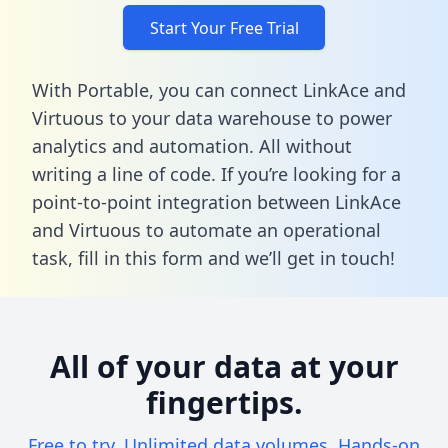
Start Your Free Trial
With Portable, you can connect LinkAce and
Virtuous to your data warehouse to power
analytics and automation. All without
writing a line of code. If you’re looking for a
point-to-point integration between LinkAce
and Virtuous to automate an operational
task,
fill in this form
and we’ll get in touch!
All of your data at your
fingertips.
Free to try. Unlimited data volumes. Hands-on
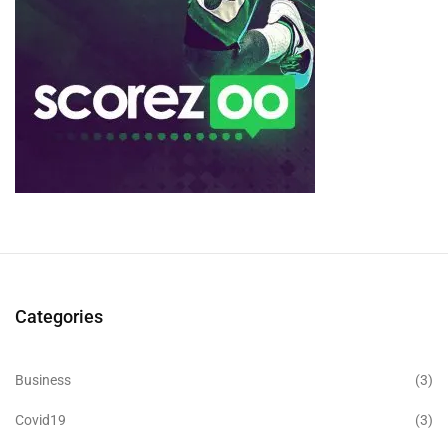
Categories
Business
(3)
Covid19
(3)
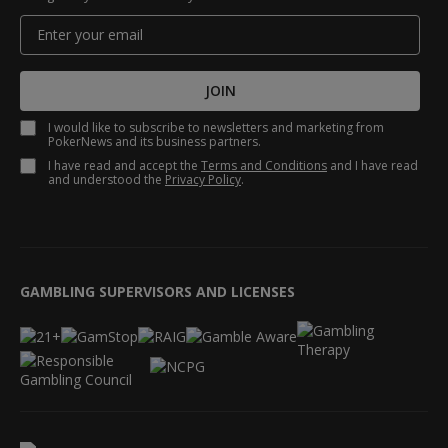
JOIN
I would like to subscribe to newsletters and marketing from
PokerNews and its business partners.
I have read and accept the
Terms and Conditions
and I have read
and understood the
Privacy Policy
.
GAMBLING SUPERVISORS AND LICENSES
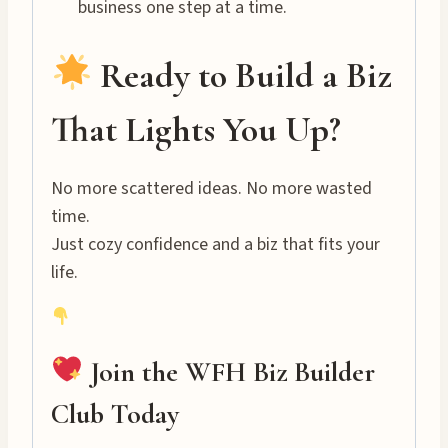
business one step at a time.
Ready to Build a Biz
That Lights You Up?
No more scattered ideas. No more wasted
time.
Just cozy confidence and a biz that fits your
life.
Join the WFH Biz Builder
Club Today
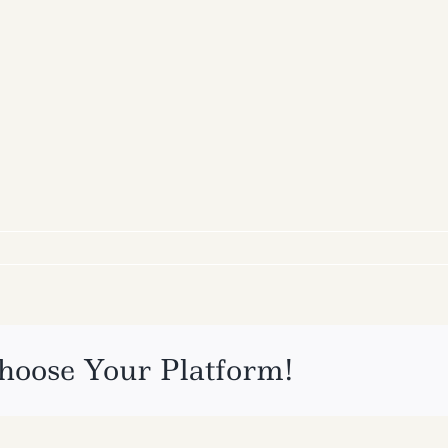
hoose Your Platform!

----

> Problem to solve: Nothing except the lines from the one containing "and we’ll get in touch!" through the one containing "That Lights You Up?" should appear in the answer, exactly as above and without pictures.

> Exercise solution:
and we’ll get in touch!
All of your data at your
fingertips.
Free to try. Unlimited data volumes. Hands-on
Categories
Business
(3)
Covid19
(3)
JOIN
I would like to subscribe to newsletters and marketing from
PokerNews and its business partners.
I have read and accept the
Terms and Conditions
and I have read
and understood the
Privacy Policy
.
GAMBLING SUPERVISORS AND LICENSES
business one step at a time.
Ready to Build a Biz
That Lights You Up?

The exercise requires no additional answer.